Il faut dire que Monsieur Jean n'a plus la possibilité de se mouvoir comme il veut. Peu à peu, son corps le lâche, organe après organe. Sans compter la souffrance. Mais loin d'être larmoyant, il trouve du réconfort dans ses pensées intimes. Tout prend une dimension plus intense, une saveur plus vive. Même l'eau : « …Il y a aussi plusieurs façons de goûter l'eau, je m'y exerce avec un plaisir enfantin. L'eau qui n'était pour moi qu'une boisson d'appoint, diététique sans plus, a pris une place considérable dans mon quotidien.
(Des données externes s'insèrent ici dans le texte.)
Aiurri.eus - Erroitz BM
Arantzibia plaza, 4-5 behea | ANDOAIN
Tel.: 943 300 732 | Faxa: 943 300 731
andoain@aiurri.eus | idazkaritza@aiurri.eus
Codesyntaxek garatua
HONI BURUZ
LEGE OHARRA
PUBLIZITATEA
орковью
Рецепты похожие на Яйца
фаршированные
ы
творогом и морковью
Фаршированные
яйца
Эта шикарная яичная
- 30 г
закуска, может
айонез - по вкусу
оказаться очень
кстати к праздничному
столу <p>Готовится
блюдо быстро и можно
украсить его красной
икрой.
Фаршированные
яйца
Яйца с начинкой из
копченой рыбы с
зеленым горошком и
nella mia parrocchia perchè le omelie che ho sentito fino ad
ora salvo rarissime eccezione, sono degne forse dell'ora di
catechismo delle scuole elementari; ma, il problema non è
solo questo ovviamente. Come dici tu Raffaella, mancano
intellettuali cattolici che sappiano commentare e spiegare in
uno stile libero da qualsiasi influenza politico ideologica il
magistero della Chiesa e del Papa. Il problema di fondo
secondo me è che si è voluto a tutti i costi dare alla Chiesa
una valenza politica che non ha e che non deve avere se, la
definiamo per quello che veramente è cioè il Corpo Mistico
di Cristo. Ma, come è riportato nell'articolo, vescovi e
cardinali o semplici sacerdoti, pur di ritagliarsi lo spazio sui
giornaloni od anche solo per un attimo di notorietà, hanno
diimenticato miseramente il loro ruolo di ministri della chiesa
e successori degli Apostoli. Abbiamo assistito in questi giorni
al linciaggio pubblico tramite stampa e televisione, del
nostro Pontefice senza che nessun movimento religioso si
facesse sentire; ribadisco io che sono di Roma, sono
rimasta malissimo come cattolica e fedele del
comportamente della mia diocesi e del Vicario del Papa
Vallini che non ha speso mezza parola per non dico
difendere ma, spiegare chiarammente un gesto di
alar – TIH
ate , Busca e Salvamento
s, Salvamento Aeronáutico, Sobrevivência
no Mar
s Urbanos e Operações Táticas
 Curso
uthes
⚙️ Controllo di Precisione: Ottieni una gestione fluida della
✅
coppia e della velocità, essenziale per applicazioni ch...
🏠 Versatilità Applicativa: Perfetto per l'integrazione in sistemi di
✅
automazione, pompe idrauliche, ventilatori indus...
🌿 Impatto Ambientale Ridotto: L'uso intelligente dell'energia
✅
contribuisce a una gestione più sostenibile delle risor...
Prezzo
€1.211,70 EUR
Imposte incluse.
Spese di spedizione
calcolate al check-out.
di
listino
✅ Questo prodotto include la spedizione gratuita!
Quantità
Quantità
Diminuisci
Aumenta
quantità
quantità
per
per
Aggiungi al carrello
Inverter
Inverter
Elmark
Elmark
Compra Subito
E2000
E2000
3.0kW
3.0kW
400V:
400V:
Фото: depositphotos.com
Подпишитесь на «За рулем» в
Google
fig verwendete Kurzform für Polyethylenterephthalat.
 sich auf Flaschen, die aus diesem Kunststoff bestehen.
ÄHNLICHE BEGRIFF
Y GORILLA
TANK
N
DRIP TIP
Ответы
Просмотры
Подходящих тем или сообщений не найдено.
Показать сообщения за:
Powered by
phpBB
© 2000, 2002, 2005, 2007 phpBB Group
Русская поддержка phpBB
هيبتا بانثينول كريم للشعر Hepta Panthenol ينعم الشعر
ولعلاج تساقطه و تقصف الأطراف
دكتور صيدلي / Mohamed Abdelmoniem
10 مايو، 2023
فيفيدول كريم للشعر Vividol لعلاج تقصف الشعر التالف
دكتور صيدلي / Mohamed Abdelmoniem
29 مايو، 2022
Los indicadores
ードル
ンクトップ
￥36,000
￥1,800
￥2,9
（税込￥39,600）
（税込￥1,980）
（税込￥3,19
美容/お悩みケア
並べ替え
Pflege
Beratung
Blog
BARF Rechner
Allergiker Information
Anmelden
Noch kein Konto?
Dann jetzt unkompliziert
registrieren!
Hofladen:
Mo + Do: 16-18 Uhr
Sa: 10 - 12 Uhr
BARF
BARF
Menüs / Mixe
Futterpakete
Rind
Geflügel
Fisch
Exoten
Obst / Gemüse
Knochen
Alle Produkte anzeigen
J'aime la boire à petites gorgées, goutte à goutte presque, en appréciant chaque point de contact entre ma peau et le liquide. Elle forme un filet qui glisse dans la bouche, tourne autour de la langue, puis disparaît dans les profondeurs insondables de mon organisme. A d'autres moments, je m'en emplis la bouche, mâche dans cette masse aqueuse, mords à petits coups dans la boule liquide. Elle devient une grosse vague, et quand j'en suis bien imprégné, je la laisse rouler en un dernier reflux vers l'estomac. Je songe au voyage céleste et souterrain que cette eau a accompli avant de se retrouver en moi, qui ne suis qu'un de ses arrêts transitoires, puisqu'elle repartira de plus belle pour son périple infini. Je suis la rivière, le fleuve, la mer, le ciel, le nuage, la pluie. La neige, en final. Mes journées tiennent de l'épopée du buveur d'eau. Et tout cela, malgré la souffrance. Ou grâce à elle."
Quelle dignité, vous ne trouvez pas ?


Une amie, Axelle, qu'il n'a plus vu depuis longtemps, et qui vient d'intégrer elle aussi la maison de retraite, lui rend visite, ainsi que sa famille. Il s'inquiète pour une de ses filles, Pauline, avec qui il n'a jamais trop su comment communiquer. Arrivera-t-il à renouer avec elle avant son départ définitif ? 


Au fil de la lecture, on découvre la vie de Monsieur Jean, qui n'a pas toujours été simple. Un livre tout en pudeur et douceur. Je souhaite que ma critique vous donne vraiment envie de le lire. A vous de voir.